A chair is a thing of great beauty, and comfort too if that’s
important to you. Chairs come in all sorts of shapes and
sizes, they are also made out of a plethora of materials.
It’s hard to beat a well designed seat, and when it comes
to great Australian designs it’s hard to go past household
names such as Grant Featherston, Clement Meadmore,
Gordon Andrews and Douglas Snelling.
It’s worth noting that outside of the mainstream were another
group of cabinetmakers producing modernist furniture, but with
a strong European flavour. The furniture of Schulim Krimper,
a craftsman who arrived in Melbourne, Australia in 1939,
is well represented in public galleries and private collections.

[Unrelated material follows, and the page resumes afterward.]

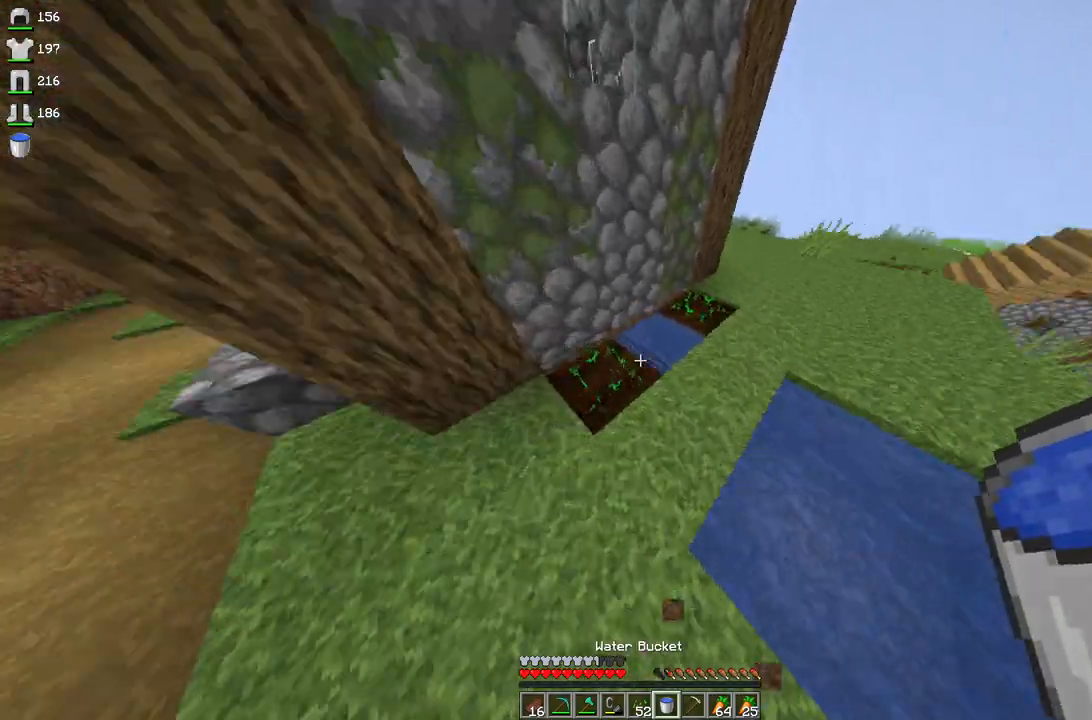
{"keys": ["d", "w"], "mouse": [], "events": [[33, "d", "down"], [133, "w", "up"], [233, "w", "down"]]}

Although Krimper’s furniture is highly prized and outside
of the price range of many collectors, his Melbourne
contempories such as Gerrard and Isobel Doube,
Rosando Bros, and Dario Zoureff present real opportunities
for lovers of Australian post-war furniture.

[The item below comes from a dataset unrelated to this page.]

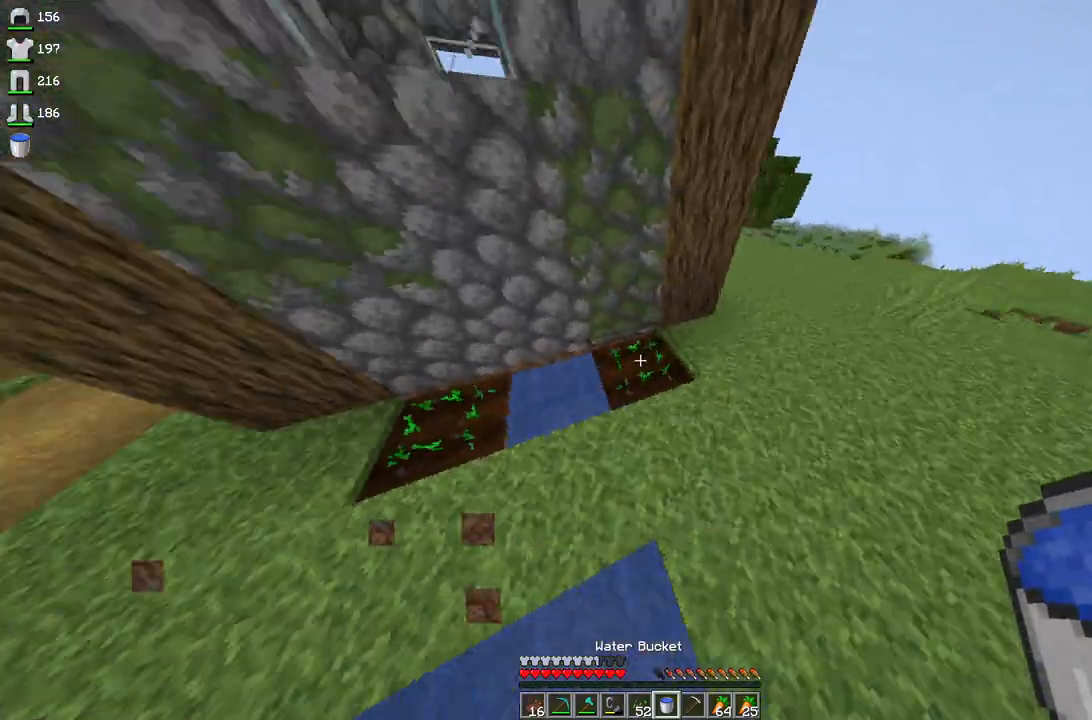
{"keys": ["a", "s"], "mouse": [], "events": [[167, "d", "up"], [167, "w", "up"], [433, "s", "down"], [500, "a", "down"]]}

Look out for the characteristic wishbone legs on Rosando
lounge suites, or the beautiful hardwood timbers favoured
by Zoureff. My partner and I recently picked up a Zoureff
1950’s nest of tables for far less than what you would pay
at a department store for an inferior particle board product.
Apart from the above mentioned designers there were loads
of furniture makers and small factories who operated
throughout the post-war period. Infact, some of my favorite
pieces have been made by unknown designers.
Australian post-war Furniture may not be as popular as the
the American and Scandinavian furniture designs, but it
does offer something quite unique, and that’s a chance to
enjoy modernist designs, help the environment by
recycling existing pieces, and preserve our design heritage
from the comfort of a beautiful chair.